Petit par la taille mais grand par le plaisir qu’on y prend, le restaurant gastronomique est un boudoir résolument douillet. La décoration, imaginée par l’architecte India Mahdavi, est un impressionnant mélange des genres. Les motifs sont toujours très graphiques, les matières agréablement chaleureuses et les couleurs tantôt pimpantes, tantôt reposantes. à cela s’ajoute la patte des artisans graphistes M/M, créateurs du fil d’Ariane qui nous guide dans l’ensemble de l’univers Thoumieux. Racheté en 1923 par Martial Thoumieux, la brasserie était un ancien Bouillon Chartier.

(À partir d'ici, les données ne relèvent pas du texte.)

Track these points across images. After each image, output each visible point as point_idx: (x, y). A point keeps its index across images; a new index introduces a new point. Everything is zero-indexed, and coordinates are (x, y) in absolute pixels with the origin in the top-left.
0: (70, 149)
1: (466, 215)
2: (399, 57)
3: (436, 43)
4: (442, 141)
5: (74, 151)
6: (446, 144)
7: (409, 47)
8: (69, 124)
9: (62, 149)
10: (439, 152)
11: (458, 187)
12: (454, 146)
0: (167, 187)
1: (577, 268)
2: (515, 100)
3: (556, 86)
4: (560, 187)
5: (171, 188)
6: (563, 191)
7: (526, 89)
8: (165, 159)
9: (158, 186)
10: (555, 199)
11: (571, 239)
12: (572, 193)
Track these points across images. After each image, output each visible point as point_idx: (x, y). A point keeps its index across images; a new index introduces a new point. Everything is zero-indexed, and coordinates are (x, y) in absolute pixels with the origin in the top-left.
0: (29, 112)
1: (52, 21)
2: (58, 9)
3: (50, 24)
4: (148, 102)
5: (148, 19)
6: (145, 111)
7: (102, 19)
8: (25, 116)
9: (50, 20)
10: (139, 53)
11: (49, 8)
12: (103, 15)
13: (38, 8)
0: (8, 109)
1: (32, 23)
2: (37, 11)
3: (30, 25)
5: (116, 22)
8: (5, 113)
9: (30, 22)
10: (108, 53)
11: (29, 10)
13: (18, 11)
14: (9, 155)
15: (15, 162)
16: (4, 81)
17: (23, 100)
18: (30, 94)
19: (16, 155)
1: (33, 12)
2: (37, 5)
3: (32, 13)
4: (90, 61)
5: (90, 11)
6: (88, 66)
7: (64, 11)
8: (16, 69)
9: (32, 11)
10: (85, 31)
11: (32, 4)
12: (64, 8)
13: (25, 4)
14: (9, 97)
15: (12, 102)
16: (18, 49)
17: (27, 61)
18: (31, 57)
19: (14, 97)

En 2009, Jean-François Piège et Thierry Costes lui donnent une nouvelle jeunesse tout en conservant ses atours traditionnels : banquette rouge, moulures Lalique, chapelière avec barre de laiton… L’hôtel a été conçu comme une maison de campagne à la ville. Comme au restaurant gastronomique, l’atmosphère est unique et chaleureuse. Chaque détail est minutieusement pensé pour passer une douce nuit au pays des rêves.


A la brasserie Thoumieux, les réjouissances sont facétieuses et affolent les sens comme ces calmars à la carbonara.
© Arnaud Dauphin Photographie

Les goûts et les couleurs du chef

A&G : Une qualité qui vous caractérise ?

JFP : Je suis déterminé.

Un défaut ?

Timide. Et parfois cette timidité me rend distant.

Votre livre de chevet ?

Pour le moment aucun mais je vais lire la biographie de Steve Jobs. Cet homme a quand même changé nos vies !

Vos vacances idéales ?

Avec les gens que j’aime, au soleil.

Amateur d’art ?

Oui, inévitablement. J’ai toujours pensé que la cuisine n’était pas un art, mais finalement l’art c’est une émotion. L’art doit nous faire ressentir quelque chose. à partir de là, il est omniprésent et donc dans la cuisine.

Le film que vous avez déjà vu 50 fois ?

L’Aile ou la Cuisse avec Coluche et Louis de Funès.

Vous ne sortez jamais de chez vous sans ?

Mes clés !

Un groupe de musique qui tourne en boucle ?

Téléphone, j’adore Jean-Louis Aubert.

Un objet porte-bonheur ?

Je n’en ai pas !

L’incontournable de votre dressing ?

Les chaussures. Ca doit être mon côté féminin !

Un autre métier que vous auriez aimé exercer ?

Designer. Pour m’occuper du bien-être et du confort des autres.